From ARPANET to Service Mesh: How Network Architecture Evolved Over the Ages

Original Era

In November 1969, the US Department of Defense's ARPA created the ARPANET with four nodes to facilitate resource sharing among universities.

One year later the network grew to 15 nodes, and roughly every twenty days a large computer joined.

As the network expanded globally, different regions formed their own networks that spoke

different dialects

, making inter‑network communication impossible.

At that time machines communicated by mutually agreed conventions.

Machines had to handle packet loss, reordering, retries, and other issues themselves.

Bronze Era

To solve inter‑regional incompatibility, in 1973 two young engineers developed a universal communication method—TCP/IP—replacing the “dialects” with a common “Mandarin”.

With TCP/IP’s adoption, a large Internet formed.

TCP/IP ensured reliable transmission, allowing developers to focus on business logic.

Golden Era

Initially, applications were simple data‑transfer tools. The rise of the Web introduced many application‑layer protocols, spawning Chinese internet giants such as Tencent, Sina, Sohu, and Taobao.

Traffic was modest, and monolithic architectures sufficed.

Services had unique IP addresses and communicated via IP routing.

Platinum Era

Growing user numbers overwhelmed single instances, leading to clusters of multiple instances per machine and the introduction of load balancers to distribute traffic.

Diamond Era

Explosive traffic made horizontal scaling hit limits; monoliths grew large, coupling increased, and a single code change could affect the whole system.

The solution was microservices, splitting a business service into multiple independent services.

In a monolith, Service1 calls Service2 directly; in microservices, the call traverses the network.

Star Era

High availability demands led to hundreds of instances for critical services, increasing operational burden. Manual scaling became error‑prone.

First‑generation microservice frameworks emerged.

Each microservice embedded a proxy for registration and discovery, exemplified by Alibaba’s Dubbo and Weibo’s Motan, but these coupled services tightly and lacked multi‑language support.

King Era

To address those shortcomings, a new generation deployed a separate proxy process per host, shared by multiple microservices, handling service discovery and load balancing.

This pattern is known as the “sidecar” model, analogous to a motorcycle with a side trailer.

In modern Service Mesh architectures, both consumers and providers run a sidecar.

The sidecars manage registration, discovery, circuit breaking, rate limiting, and other governance functions, forming a service mesh.
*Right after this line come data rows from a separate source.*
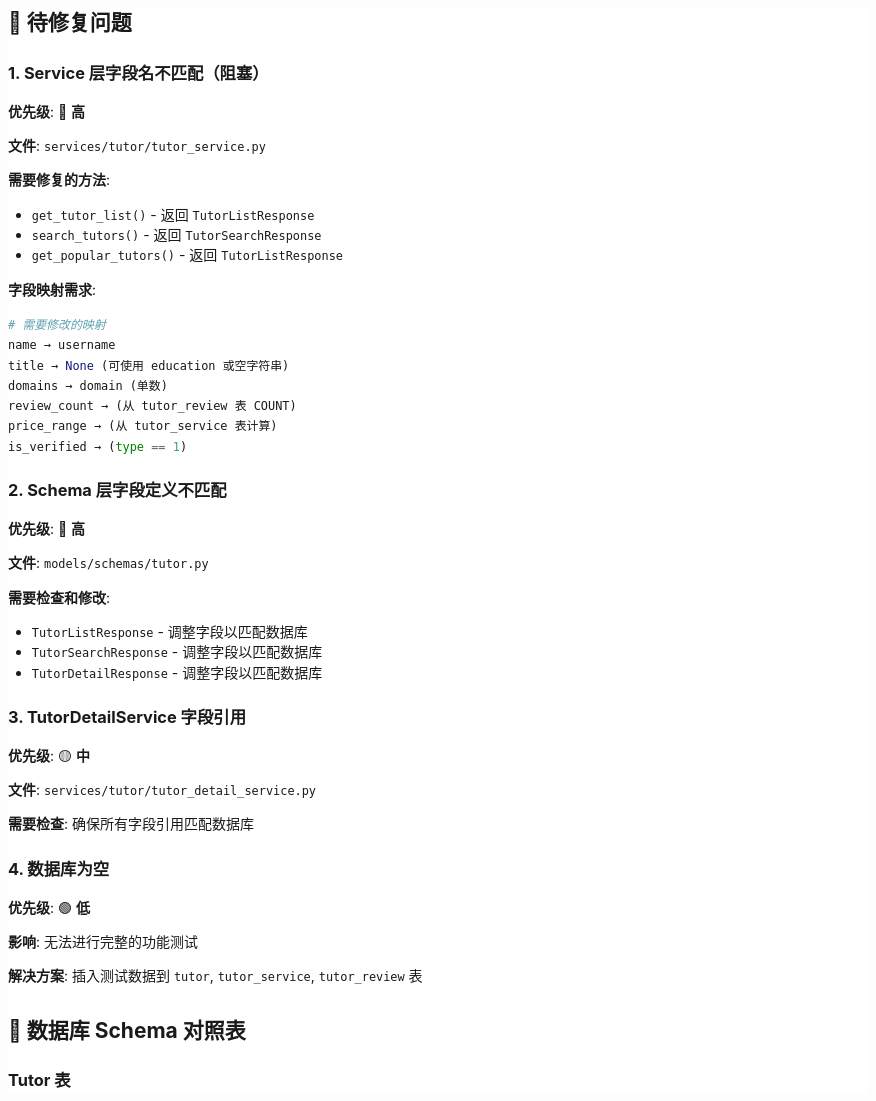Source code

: ## 🔧 待修复问题

### 1. Service 层字段名不匹配（阻塞）

**优先级**: 🔴 **高**

**文件**: `services/tutor/tutor_service.py`

**需要修复的方法**:
- `get_tutor_list()` - 返回 `TutorListResponse`
- `search_tutors()` - 返回 `TutorSearchResponse`
- `get_popular_tutors()` - 返回 `TutorListResponse`

**字段映射需求**:
```python
# 需要修改的映射
name → username
title → None (可使用 education 或空字符串)
domains → domain (单数)
review_count → (从 tutor_review 表 COUNT)
price_range → (从 tutor_service 表计算)
is_verified → (type == 1)
```

### 2. Schema 层字段定义不匹配

**优先级**: 🔴 **高**

**文件**: `models/schemas/tutor.py`

**需要检查和修改**:
- `TutorListResponse` - 调整字段以匹配数据库
- `TutorSearchResponse` - 调整字段以匹配数据库
- `TutorDetailResponse` - 调整字段以匹配数据库

### 3. TutorDetailService 字段引用

**优先级**: 🟡 **中**

**文件**: `services/tutor/tutor_detail_service.py`

**需要检查**: 确保所有字段引用匹配数据库

### 4. 数据库为空

**优先级**: 🟢 **低**

**影响**: 无法进行完整的功能测试

**解决方案**: 插入测试数据到 `tutor`, `tutor_service`, `tutor_review` 表

## 📝 数据库 Schema 对照表

### Tutor 表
Service mesh is an infrastructure layer that handles service‑to‑service communication. Cloud‑native applications have complex topologies, and a service mesh ensures reliable request traversal. It typically consists of lightweight network proxies deployed alongside applications, transparent to the apps.

Summary

Service Mesh characteristics:

Scenario: communication and governance between microservices

Solution: sidecar pattern

Positioning: infrastructure layer

Service mesh is a relatively new architectural style; choose technologies that fit your business needs rather than chasing trends.